◆ **EXERCISE GOAL**
All entries below are to be returned exactly, with pictures left out.

(Circuit design data)
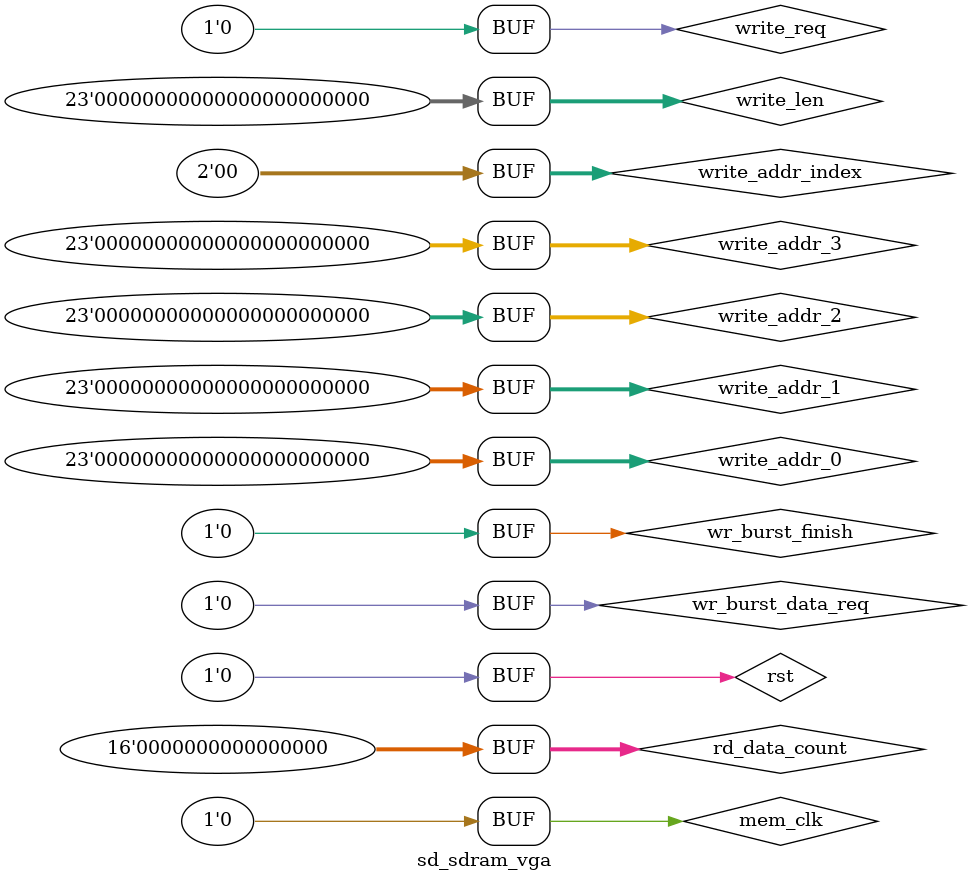
<source format=v>
`timescale 1ns / 1ps


module sd_sdram_vga;

	// Inputs
	reg rst;
	reg mem_clk;
	reg wr_burst_data_req;
	reg wr_burst_finish;
	reg write_req;
	reg [22:0] write_addr_0;
	reg [22:0] write_addr_1;
	reg [22:0] write_addr_2;
	reg [22:0] write_addr_3;
	reg [1:0] write_addr_index;
	reg [22:0] write_len;
	reg [15:0] rd_data_count;

	// Outputs
	wire wr_burst_req;
	wire [9:0] wr_burst_len;
	wire [22:0] wr_burst_addr;
	wire write_req_ack;
	wire write_finish;
	wire fifo_aclr;

	// Instantiate the Unit Under Test (UUT)
	frame_fifo_write uut (
		.rst(rst), 
		.mem_clk(mem_clk), 
		.wr_burst_req(wr_burst_req), 
		.wr_burst_len(wr_burst_len), 
		.wr_burst_addr(wr_burst_addr), 
		.wr_burst_data_req(wr_burst_data_req), 
		.wr_burst_finish(wr_burst_finish), 
		.write_req(write_req), 
		.write_req_ack(write_req_ack), 
		.write_finish(write_finish), 
		.write_addr_0(write_addr_0), 
		.write_addr_1(write_addr_1), 
		.write_addr_2(write_addr_2), 
		.write_addr_3(write_addr_3), 
		.write_addr_index(write_addr_index), 
		.write_len(write_len), 
		.fifo_aclr(fifo_aclr), 
		.rd_data_count(rd_data_count)
	);

	initial begin
		// Initialize Inputs
		rst = 0;
		mem_clk = 0;
		wr_burst_data_req = 0;
		wr_burst_finish = 0;
		write_req = 0;
		write_addr_0 = 0;
		write_addr_1 = 0;
		write_addr_2 = 0;
		write_addr_3 = 0;
		write_addr_index = 0;
		write_len = 0;
		rd_data_count = 0;

		// Wait 100 ns for global reset to finish
		#100;
        
		// Add stimulus here

	end
      
endmodule


</source>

◆ **ANSWER TO THE EXERCISE**
<source format=v>
`timescale 1ns / 1ps


module sd_sdram_vga;

	// Inputs
	reg rst;
	reg mem_clk;
	reg wr_burst_data_req;
	reg wr_burst_finish;
	reg write_req;
	reg [22:0] write_addr_0;
	reg [22:0] write_addr_1;
	reg [22:0] write_addr_2;
	reg [22:0] write_addr_3;
	reg [1:0] write_addr_index;
	reg [22:0] write_len;
	reg [15:0] rd_data_count;

	// Outputs
	wire wr_burst_req;
	wire [9:0] wr_burst_len;
	wire [22:0] wr_burst_addr;
	wire write_req_ack;
	wire write_finish;
	wire fifo_aclr;

	// Instantiate the Unit Under Test (UUT)
	frame_fifo_write uut (
		.rst(rst), 
		.mem_clk(mem_clk), 
		.wr_burst_req(wr_burst_req), 
		.wr_burst_len(wr_burst_len), 
		.wr_burst_addr(wr_burst_addr), 
		.wr_burst_data_req(wr_burst_data_req), 
		.wr_burst_finish(wr_burst_finish), 
		.write_req(write_req), 
		.write_req_ack(write_req_ack), 
		.write_finish(write_finish), 
		.write_addr_0(write_addr_0), 
		.write_addr_1(write_addr_1), 
		.write_addr_2(write_addr_2), 
		.write_addr_3(write_addr_3), 
		.write_addr_index(write_addr_index), 
		.write_len(write_len), 
		.fifo_aclr(fifo_aclr), 
		.rd_data_count(rd_data_count)
	);

	initial begin
		// Initialize Inputs
		rst = 0;
		mem_clk = 0;
		wr_burst_data_req = 0;
		wr_burst_finish = 0;
		write_req = 0;
		write_addr_0 = 0;
		write_addr_1 = 0;
		write_addr_2 = 0;
		write_addr_3 = 0;
		write_addr_index = 0;
		write_len = 0;
		rd_data_count = 0;

		// Wait 100 ns for global reset to finish
		#100;
        
		// Add stimulus here

	end
      
endmodule


</source>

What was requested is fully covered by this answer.